Exercise ▸ Print exactly the lines from the one that contains "Table 3. Maximum" through the final line of the entries below, both included, and nothing else; omit the pictures.

Records contained in a dataset
►

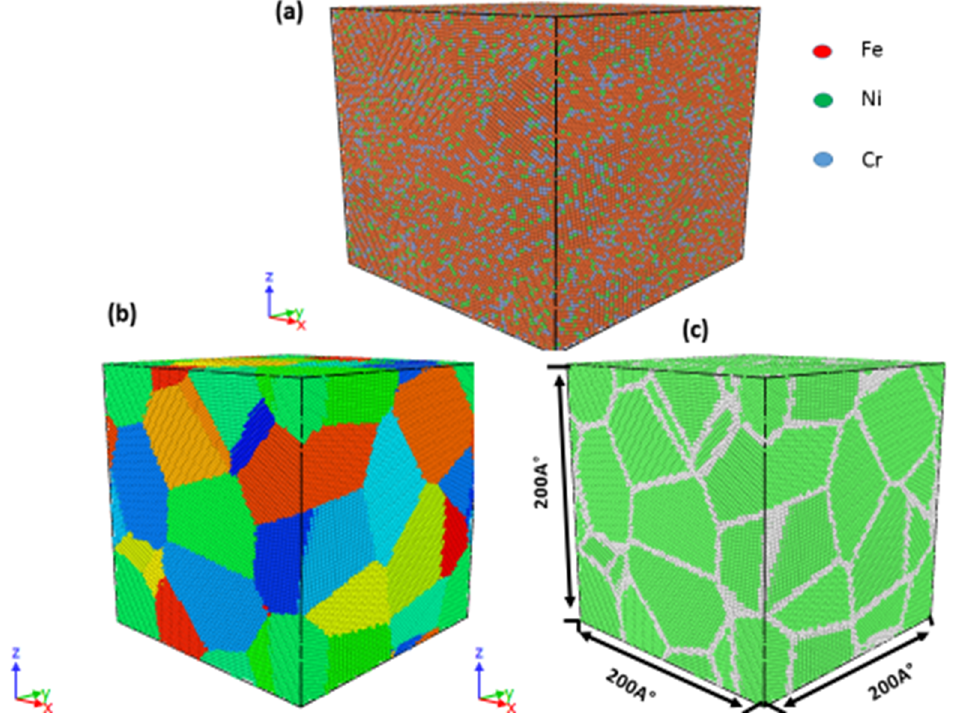
Figure 1. 3D atomic configuration of nanocrystalline 316L stainless steel with an average grain size of 2.5 nm. ( a ) Atomic composition, ( b ) grain identity number, and ( c ) common neighbor analysis. Green atoms indicate fcc structures, blue atoms indicate bcc structures, red atoms indicate hexagonal close-packed (hcp) structures, and white atoms indicate other lattice structures.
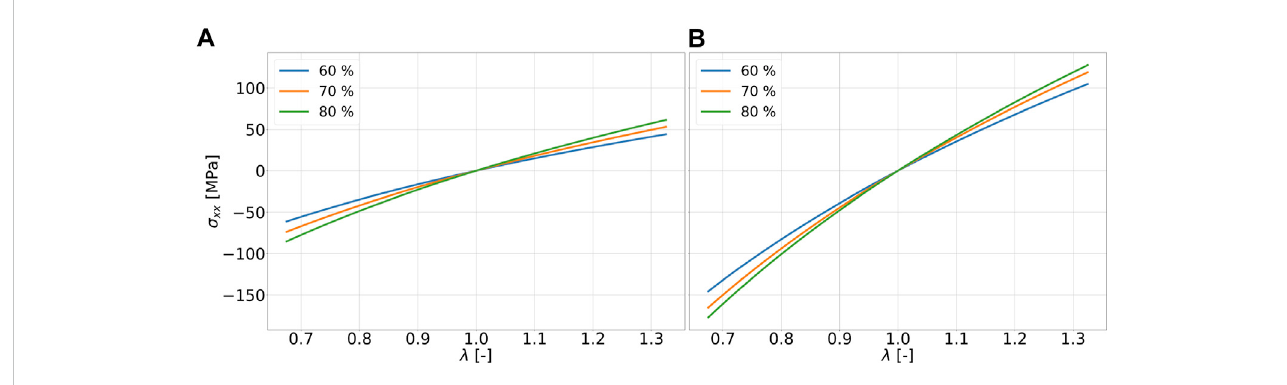
FIGURE 5 Fit of stress-strain data with the Ogden model of for 60 percent (blue), 70 percent (orange), 80 percent(green) cdc for ratio 2 to 1 and strain rates (A) 10 8 1/s and (B) 10 9 1/s.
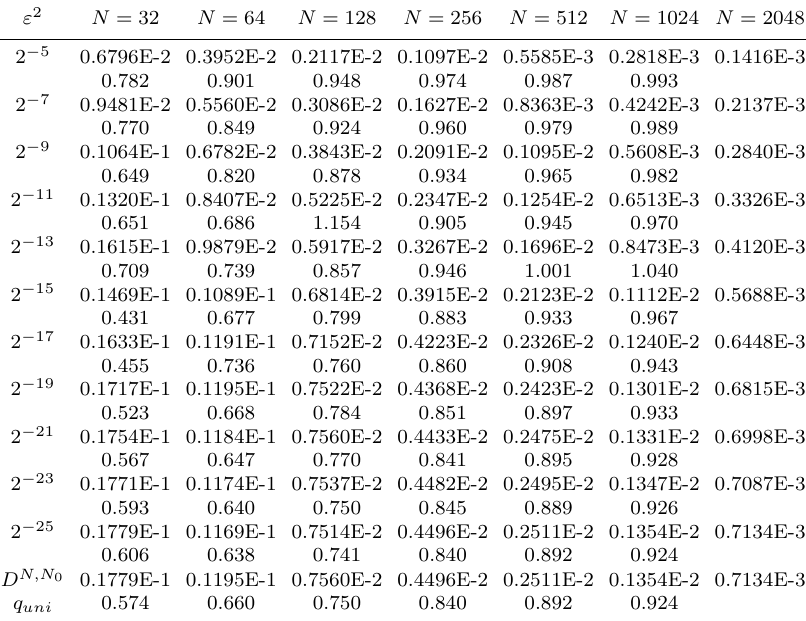
Table 3. Maximum errors and ε -uniform orders of convergence on the Shishkin mesh for problem (4.1), (4.2) with m = 1 / 5 ε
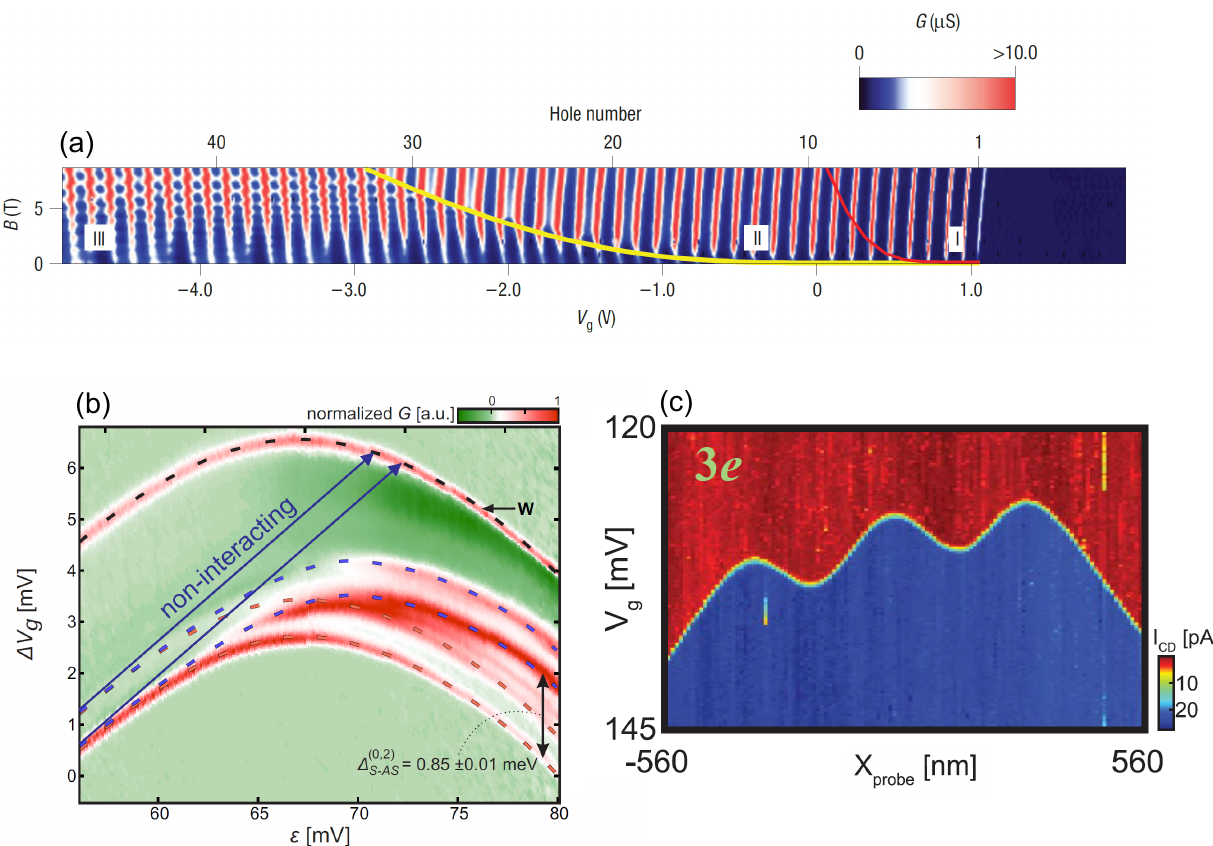
Figure 5. ( a ) Differential conductance as a function of gate voltage and magnetic field as measured in Ref. [116]. The three regions are highlighted with the red and the yellow curves. ( b ) Differential conductance as a function of gate voltage and a detuning parameter in Ref. [119]. The key aspect is here the energy scale highlighted by the black arrow, that demonstrates the suppression of the energy of the spin excitations. ( c ) Current in the control nanotube as a function of gate voltage position of the scanning nanotube for three electrons in the system as measured in [120]. The characteristic three peak structure is clearly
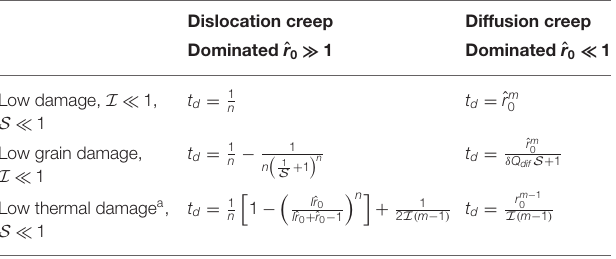
TABLE 3 | Summary of analytical detachment time predictions for different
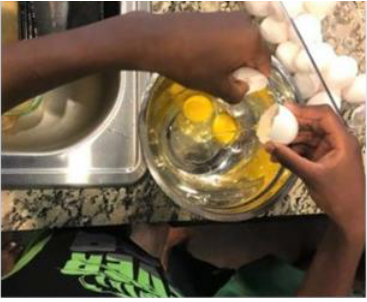
Figure 3. Child helping prepare breakfast (photograph submitted by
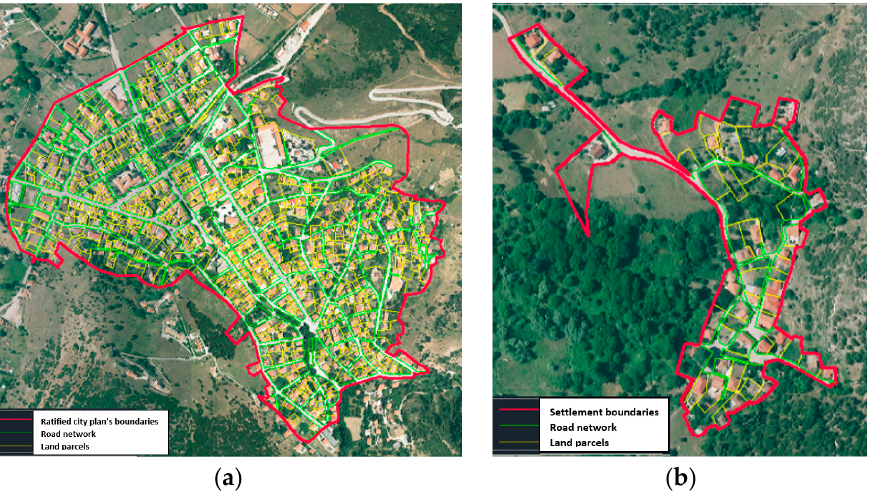
Figure 7. ( a ) Digitization of the obvious preliminary land parcels on the orthophoto within a ratified city plan and ( b ) within an unplanned settlement. Source: [35].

◄

Expected answer ▸
Table 3. Maximum errors and ε -uniform orders of convergence on the Shishkin mesh for problem (4.1), (4.2) with m = 1 / 5 ε
Figure 5. ( a ) Differential conductance as a function of gate voltage and magnetic field as measured in Ref. [116]. The three regions are highlighted with the red and the yellow curves. ( b ) Differential conductance as a function of gate voltage and a detuning parameter in Ref. [119]. The key aspect is here the energy scale highlighted by the black arrow, that demonstrates the suppression of the energy of the spin excitations. ( c ) Current in the control nanotube as a function of gate voltage position of the scanning nanotube for three electrons in the system as measured in [120]. The characteristic three peak structure is clearly
TABLE 3 | Summary of analytical detachment time predictions for different
Figure 3. Child helping prepare breakfast (photograph submitted by
Figure 7. ( a ) Digitization of the obvious preliminary land parcels on the orthophoto within a ratified city plan and ( b ) within an unplanned settlement. Source: [35].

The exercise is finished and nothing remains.